Early civilizations used animal skins and fur, clay, straw, hay, and other natural materials to create a barrier between indoors and outside environments. These natural insulators reduce heat transfer and provide rudimentary temperature regulation.
Then, in 1838, French chemist Anselme Payen discovered and isolated cellulose. Cellulose is a linear, ribbon-shaped polymer of glucose molecules with b(1-4) glycosidic bonds between glucose units. This structure gives cellulose high tensile strength and resiliency. It is odorless, flavorless, hydrophilic, and insoluble in water.
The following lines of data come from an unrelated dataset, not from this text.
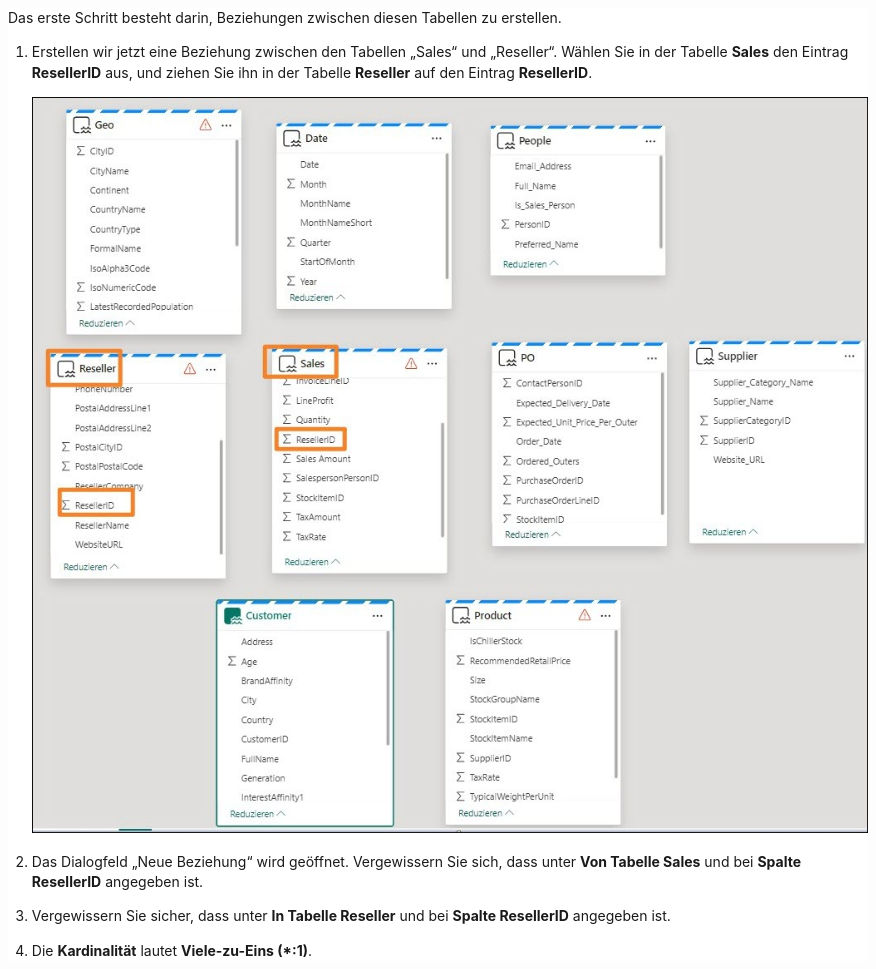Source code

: Das erste Schritt besteht darin, Beziehungen zwischen diesen Tabellen zu erstellen.

1. Erstellen wir jetzt eine Beziehung zwischen den Tabellen „Sales“ und „Reseller“. Wählen Sie in der Tabelle **Sales** den Eintrag **ResellerID** aus, und ziehen Sie ihn in der Tabelle **Reseller** auf den Eintrag **ResellerID**.

   ![](../media/lab-06.1/image041.jpg)

2. Das Dialogfeld „Neue Beziehung“ wird geöffnet. Vergewissern Sie sich, dass unter **Von Tabelle Sales** und bei **Spalte ResellerID** angegeben ist.

3. Vergewissern Sie sicher, dass unter **In Tabelle Reseller** und bei **Spalte ResellerID** angegeben ist.

4. Die **Kardinalität** lautet **Viele-zu-Eins (*:1)**.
Today, cellulose is an energy-efficient and environmentally friendly insulation option. It is manufactured from 75 to 85 percent ground-up recycled newsprint and sometimes with denim. It is available as loose-fill or blow-in, and it can be used in closed existing walls, new walls, unfinished attics, and unfinished basements. The primary drawback to cellulose is that it must be kept dry because it absorbs up to 20 percent of its weight in moisture. Moisture can cause it to sag and lose its ability to prevent air flow between the wall and framing.
Mineral Wool
It has a wide range of uses in masonry cavity walls and timber frame constructions and for roof spaces as well as under claddings such as curtain walls, spandrel panels, rainscreen facades and exterior insulation and finish systems (EIFS). Also known as glass wool, stone wool or rock wool it is a fibrous insulation manufactured from drawn out strands of melted and spun basic minerals – commonly from saltrock and slag, the stony waste matter separated from metals during smelting operations.
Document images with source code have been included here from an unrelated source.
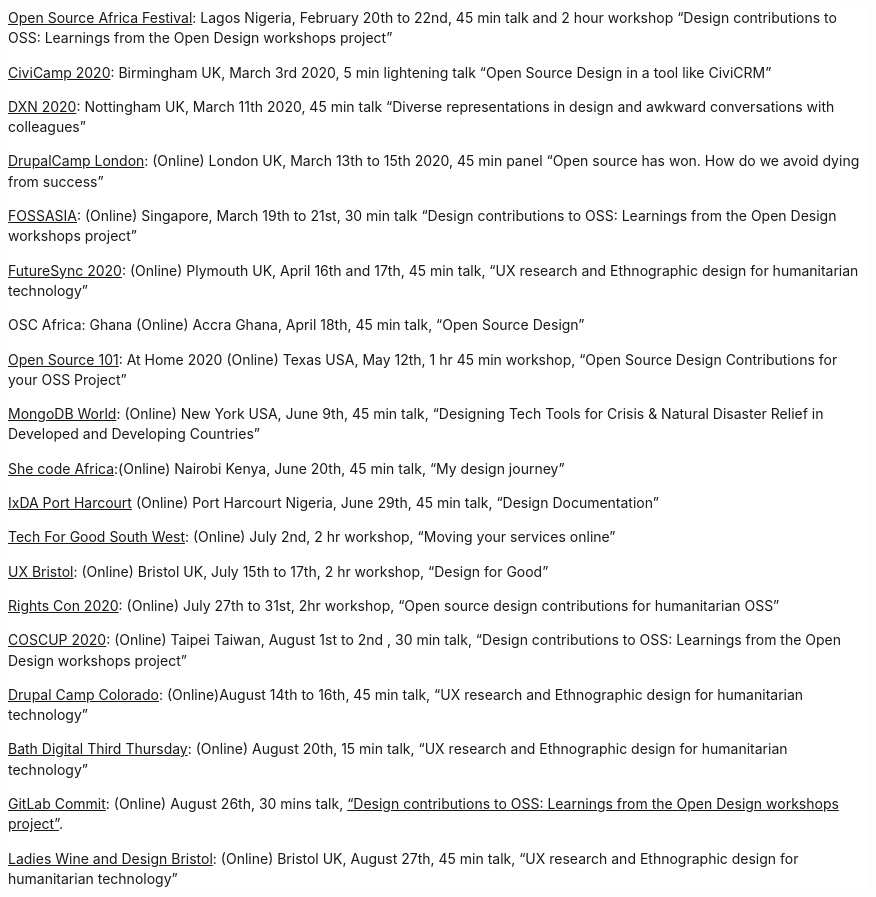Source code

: [Open Source Africa Festival](https://festival.oscafrica.org/#speakers): Lagos Nigeria, February 20th to 22nd, 45 min talk and 2 hour workshop “Design contributions to OSS: Learnings from the Open Design workshops project”

[CiviCamp 2020](https://civicrm.org/civicamp/birmingham-2020): Birmingham UK, March 3rd 2020, 5 min lightening talk “Open Source Design in a tool like CiviCRM”

[DXN 2020](https://dxnevent.com/): Nottingham UK, March 11th 2020, 45 min talk “Diverse representations in design and awkward conversations with colleagues”

[DrupalCamp London](https://drupalcamp.london/session/open-source-has-won-how-do-we-avoid-dying-success): (Online) London UK, March 13th to 15th 2020, 45 min panel “Open source has won. How do we avoid dying from success”

[FOSSASIA](https://2020.fossasia.org/index.html): (Online) Singapore, March 19th to 21st, 30 min talk “Design contributions to OSS: Learnings from the Open Design workshops project”

[FutureSync 2020](https://2020.futuresync.co.uk/speakers/eriol-fox): (Online) Plymouth UK, April 16th and 17th, 45 min talk, “UX research and Ethnographic design for humanitarian technology”

OSC Africa: Ghana (Online) Accra Ghana, April 18th, 45 min talk, “Open Source Design”

[Open Source 101](https://opensource101.com/): At Home 2020 (Online) Texas USA, May 12th, 1 hr 45 min workshop, “Open Source Design Contributions for your OSS Project”

[MongoDB World](https://www.mongodb.com/world/sessions): (Online) New York USA, June 9th, 45 min talk, “Designing Tech Tools for Crisis & Natural Disaster Relief in Developed and Developing Countries”

[She code Africa](https://twitter.com/SCAnairobi):(Online) Nairobi Kenya, June 20th, 45 min talk, “My design journey”

[IxDA Port Harcourt](https://www.facebook.com/groups/IxdaPH) (Online) Port Harcourt Nigeria, June 29th, 45 min talk, “Design Documentation”

[Tech For Good South West](https://www.meetup.com/Tech4Good-SouthWest/events/271310429/): (Online) July 2nd, 2 hr workshop, “Moving your services online”

[UX Bristol](https://www.uxbristol.org.uk/2020/speakers/eriol-fox/): (Online) Bristol UK, July 15th to 17th, 2 hr workshop, “Design for Good”

[Rights Con 2020](https://www.rightscon.org/program-2020/): (Online) July 27th to 31st, 2hr workshop, “Open source design contributions for humanitarian OSS”

[COSCUP 2020](https://coscup.org/2020/zh-TW/agenda/9KRS7H): (Online) Taipei Taiwan, August 1st to 2nd , 30 min talk, “Design contributions to OSS: Learnings from the Open Design workshops project”

[Drupal Camp Colorado](https://2020.drupalcampcolorado.org/): (Online)August 14th to 16th, 45 min talk, “UX research and Ethnographic design for humanitarian technology”

[Bath Digital Third Thursday](https://bathdigitalfestival.co.uk/blog/-/bdf-third-thursday-77/): (Online) August 20th, 15 min talk, “UX research and Ethnographic design for humanitarian technology”

[GitLab Commit](https://gitlabcommitvirtual.com/): (Online) August 26th,  30 mins talk, [“Design contributions to OSS: Learnings from the Open Design workshops project”](https://www.youtube.com/watch?v=RR9iuFWWz2M&list=PLwz4EueITgvmJzrNWbGkAMeDVLlOWQuch&index=24).

[Ladies Wine and Design Bristol](https://ladieswinedesign.com/bristol/): (Online) Bristol UK, August 27th, 45 min talk, “UX research and Ethnographic design for humanitarian technology”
It is usually pressed into rigid batts that resemble fiberglass batting but offer a bit more stiffness and dimensional stability. Its inorganic nature makes it impervious to fire, resists water and is highly effective as a sound absorber.
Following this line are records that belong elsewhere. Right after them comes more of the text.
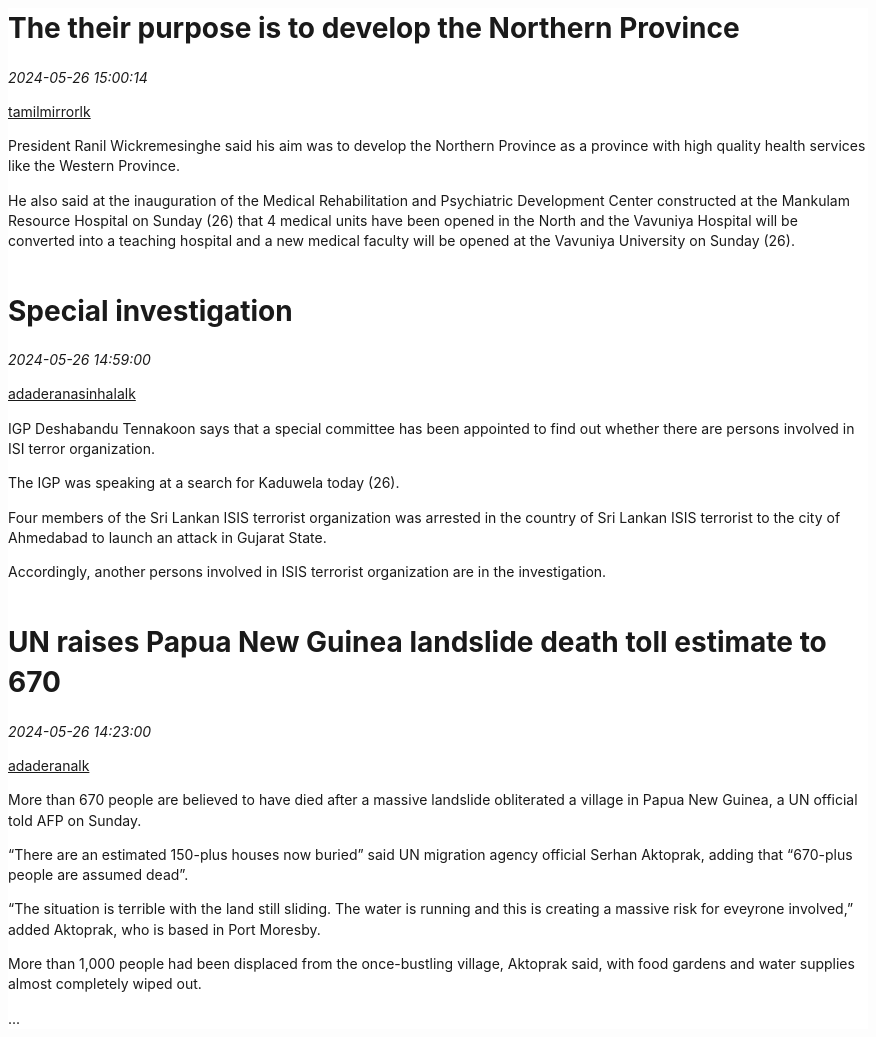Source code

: # The their purpose is to develop the Northern Province

*2024-05-26 15:00:14*

[tamilmirrorlk](https://www.tamilmirror.lk/செய்திகள்/வடமாகாணத்தை-அபிவிருத்தி-செய்வதே-தமது-நோக்கம்/175-337900)

President Ranil Wickremesinghe said his aim was to develop the Northern Province as a province with high quality health services like the Western Province.

He also said at the inauguration of the Medical Rehabilitation and Psychiatric Development Center constructed at the Mankulam Resource Hospital on Sunday (26) that 4 medical units have been opened in the North and the Vavuniya Hospital will be converted into a teaching hospital and a new medical faculty will be opened at the Vavuniya University on Sunday (26).



# Special investigation

*2024-05-26 14:59:00*

[adaderanasinhalalk](http://sinhala.adaderana.lk/news/197026)

IGP Deshabandu Tennakoon says that a special committee has been appointed to find out whether there are persons involved in ISI terror organization.

The IGP was speaking at a search for Kaduwela today (26).

Four members of the Sri Lankan ISIS terrorist organization was arrested in the country of Sri Lankan ISIS terrorist to the city of Ahmedabad to launch an attack in Gujarat State.

Accordingly, another persons involved in ISIS terrorist organization are in the investigation.



# UN raises Papua New Guinea landslide death toll estimate to 670

*2024-05-26 14:23:00*

[adaderanalk](https://www.adaderana.lk/news/99445/un-raises-papua-new-guinea-landslide-death-toll-estimate-to-670)

More than 670 people are believed to have died after a massive landslide obliterated a village in Papua New Guinea, a UN official told AFP on Sunday.

“There are an estimated 150-plus houses now buried” said UN migration agency official Serhan Aktoprak, adding that “670-plus people are assumed dead”.

“The situation is terrible with the land still sliding. The water is running and this is creating a massive risk for eveyrone involved,” added Aktoprak, who is based in Port Moresby.

More than 1,000 people had been displaced from the once-bustling village, Aktoprak said, with food gardens and water supplies almost completely wiped out.

...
Like cellulose, it offers good energy performance measures and lower emissions compared to conventional insulating materials. It is relatively inexpensive and can be used for wall and roof cavities, framed walls, and stud-partition walls. It can also be used in place of drywall and as a backing for claddings such as aerated concrete, precast slabs, and textured and plastered walls. Mineral wool typically uses a chemical binder to hold the fibres together. Historically, these binders have been made with volatile organic compounds (VOCs) that can off-gas into the building and negatively impact indoor air quality. However, this has been mitigated in recent years with a move toward low or no VOC binders.